Question

a bullet loses 25% of its speed while travelling 14cm inside a wooden blocks. How much further will it travel before stopping

Answer 1

Here Let the Intial velocity of Bullet be v m/s
after traveling 14 cm the velocity becomes 75v/100 = 3v/4

Then by work-energy theorem,  W = (1/2)m{ v² - 9v²/16 }=> F×s = (1/2)m{ 7v²/16}=> F×(14/100)= 7mv²/32=> F = 25mv²/16


Distance travelled by the bullet before it stops=> F × s = mv²/2
=> 25mv²/(16) × s = mv²/2=> s = 8/25 m = 32 cms
So the distance traveled by bullet before stopping is 32 cms
So the distance bullet has to further travel after 14 cms to stop is 18 cms.

Answer 2

Let initial velocity of bullet is u ,
A/C to question,
bullet loses25% of its speed while traveling inside a wooden blocks.

● **STUDY QUESTIONS**
[A] Say whether each statement agrees with the bullet thread, answering yes or no and quoting the words of the thread that decide it. (i) Answer 1 finds the total distance traveled before stopping to be 32 cm; (ii) Answer 1 takes the velocity after 14 cm to be half the initial velocity; (iii) Answer 2 names the initial velocity v.
[B] Extend the bullet thread past its last line, carrying Answer 2 forward.

● **GIVEN INFORMATION**
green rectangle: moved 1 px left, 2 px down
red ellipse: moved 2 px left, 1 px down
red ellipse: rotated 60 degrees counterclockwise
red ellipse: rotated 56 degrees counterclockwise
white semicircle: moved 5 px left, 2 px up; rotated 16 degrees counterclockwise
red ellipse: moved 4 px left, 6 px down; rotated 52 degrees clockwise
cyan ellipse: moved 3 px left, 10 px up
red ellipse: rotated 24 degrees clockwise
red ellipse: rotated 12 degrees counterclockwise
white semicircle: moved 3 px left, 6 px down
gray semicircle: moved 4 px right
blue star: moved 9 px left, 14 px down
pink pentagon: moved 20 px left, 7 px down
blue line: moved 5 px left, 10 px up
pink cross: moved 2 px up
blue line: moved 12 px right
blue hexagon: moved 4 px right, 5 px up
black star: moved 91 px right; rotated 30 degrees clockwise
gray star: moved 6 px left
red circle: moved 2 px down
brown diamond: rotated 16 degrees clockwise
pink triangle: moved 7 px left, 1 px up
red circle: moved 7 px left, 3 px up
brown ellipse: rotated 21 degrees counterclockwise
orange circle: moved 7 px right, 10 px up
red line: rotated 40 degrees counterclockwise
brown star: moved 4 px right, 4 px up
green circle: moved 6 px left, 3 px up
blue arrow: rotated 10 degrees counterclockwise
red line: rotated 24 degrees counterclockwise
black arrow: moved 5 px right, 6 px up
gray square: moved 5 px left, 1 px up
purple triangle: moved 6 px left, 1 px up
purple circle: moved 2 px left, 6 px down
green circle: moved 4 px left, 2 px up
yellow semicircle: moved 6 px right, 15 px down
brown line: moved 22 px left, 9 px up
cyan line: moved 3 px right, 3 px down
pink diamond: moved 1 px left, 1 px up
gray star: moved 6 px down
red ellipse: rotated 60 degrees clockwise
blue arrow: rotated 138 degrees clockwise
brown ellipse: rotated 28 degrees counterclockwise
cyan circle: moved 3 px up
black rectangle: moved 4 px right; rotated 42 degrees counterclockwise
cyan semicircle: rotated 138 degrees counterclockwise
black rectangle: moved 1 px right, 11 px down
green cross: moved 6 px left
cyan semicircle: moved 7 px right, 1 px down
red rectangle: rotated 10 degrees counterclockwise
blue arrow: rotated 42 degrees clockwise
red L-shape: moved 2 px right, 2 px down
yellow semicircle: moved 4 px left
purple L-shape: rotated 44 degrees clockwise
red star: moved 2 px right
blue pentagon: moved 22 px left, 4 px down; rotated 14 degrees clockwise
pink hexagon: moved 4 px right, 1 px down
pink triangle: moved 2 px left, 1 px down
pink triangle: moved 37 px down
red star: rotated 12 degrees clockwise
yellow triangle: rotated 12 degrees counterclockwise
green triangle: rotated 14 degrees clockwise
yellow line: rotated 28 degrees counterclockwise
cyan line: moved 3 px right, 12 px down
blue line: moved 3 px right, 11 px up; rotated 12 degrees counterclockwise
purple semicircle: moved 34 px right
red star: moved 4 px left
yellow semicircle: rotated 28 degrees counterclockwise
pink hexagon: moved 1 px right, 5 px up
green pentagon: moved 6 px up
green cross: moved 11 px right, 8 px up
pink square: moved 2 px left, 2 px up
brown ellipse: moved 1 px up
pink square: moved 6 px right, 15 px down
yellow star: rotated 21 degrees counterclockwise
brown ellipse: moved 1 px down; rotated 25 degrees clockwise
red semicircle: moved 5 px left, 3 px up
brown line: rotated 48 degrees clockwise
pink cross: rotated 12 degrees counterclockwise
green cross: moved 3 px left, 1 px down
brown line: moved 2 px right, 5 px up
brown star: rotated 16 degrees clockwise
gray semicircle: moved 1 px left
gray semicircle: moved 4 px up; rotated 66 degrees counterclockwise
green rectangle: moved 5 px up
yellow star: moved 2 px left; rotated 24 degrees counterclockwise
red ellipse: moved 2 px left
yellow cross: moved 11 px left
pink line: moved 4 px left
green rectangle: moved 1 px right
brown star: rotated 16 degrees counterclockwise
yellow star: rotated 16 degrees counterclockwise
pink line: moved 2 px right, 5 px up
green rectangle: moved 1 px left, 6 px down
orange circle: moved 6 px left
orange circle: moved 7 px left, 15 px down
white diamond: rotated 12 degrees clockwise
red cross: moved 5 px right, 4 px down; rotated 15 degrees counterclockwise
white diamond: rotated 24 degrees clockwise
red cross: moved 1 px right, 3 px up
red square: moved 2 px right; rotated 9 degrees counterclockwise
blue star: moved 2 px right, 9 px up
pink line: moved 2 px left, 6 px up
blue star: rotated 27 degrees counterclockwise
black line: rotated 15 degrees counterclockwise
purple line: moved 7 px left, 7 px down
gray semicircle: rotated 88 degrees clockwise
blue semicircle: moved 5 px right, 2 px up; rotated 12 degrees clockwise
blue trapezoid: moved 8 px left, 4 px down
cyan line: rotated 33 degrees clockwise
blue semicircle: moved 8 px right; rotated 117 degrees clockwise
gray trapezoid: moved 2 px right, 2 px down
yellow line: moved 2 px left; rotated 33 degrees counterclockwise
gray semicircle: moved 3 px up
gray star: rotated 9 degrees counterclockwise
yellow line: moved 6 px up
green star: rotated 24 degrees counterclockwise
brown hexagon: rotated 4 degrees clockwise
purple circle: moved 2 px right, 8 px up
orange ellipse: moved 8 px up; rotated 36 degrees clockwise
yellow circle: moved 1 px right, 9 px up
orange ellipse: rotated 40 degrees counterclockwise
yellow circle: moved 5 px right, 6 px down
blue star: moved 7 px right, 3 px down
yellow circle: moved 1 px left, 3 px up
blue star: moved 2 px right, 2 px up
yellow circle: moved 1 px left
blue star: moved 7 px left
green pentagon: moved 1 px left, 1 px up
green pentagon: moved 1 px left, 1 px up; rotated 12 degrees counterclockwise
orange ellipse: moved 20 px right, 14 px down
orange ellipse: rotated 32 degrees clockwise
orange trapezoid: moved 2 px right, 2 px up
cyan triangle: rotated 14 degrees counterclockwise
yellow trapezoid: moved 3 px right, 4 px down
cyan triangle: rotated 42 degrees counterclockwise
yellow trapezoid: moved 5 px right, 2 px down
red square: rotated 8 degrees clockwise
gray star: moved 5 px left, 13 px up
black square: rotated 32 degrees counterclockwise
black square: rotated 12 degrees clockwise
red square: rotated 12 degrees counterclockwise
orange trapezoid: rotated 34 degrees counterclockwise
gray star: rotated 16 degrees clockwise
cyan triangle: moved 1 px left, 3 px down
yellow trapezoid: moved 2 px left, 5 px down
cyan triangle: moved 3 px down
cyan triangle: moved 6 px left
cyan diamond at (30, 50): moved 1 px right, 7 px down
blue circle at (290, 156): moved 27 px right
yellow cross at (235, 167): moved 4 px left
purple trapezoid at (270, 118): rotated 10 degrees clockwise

● **TASK-BY-TASK OUTPUTS**
[A]
(i) Yes: "So the distance traveled by bullet before stopping is 32 cms"
(ii) No: "after traveling 14 cm the velocity becomes 75v/100 = 3v/4"
(iii) No: "Let initial velocity of bullet is u"

[B]
means final velocity = u -25 % of u = u - u/4 = 3u/4

Now, use formula,
v² = u² + 2aS
Here, v = 3u/4, S = 14cm
∴ (3u/4)² = u² + 2a(14)
⇒9u²/16 - u² = 28a
⇒ - 7u²/16 = -28a
⇒ a = -u²/64

Let total distance covered by bullet before stopping is x = 14 + P
where P is distance covered by bullet after covering 14cm.
Now, use formula, v² = u² + 2as
here, v = 0, a = -u²/64
∴ 0 = u² - 2(u²/64)x
x = 32 cm
So, P = 32 - 14 = 18cm

Hence, bullet further travel 18cm before stopping.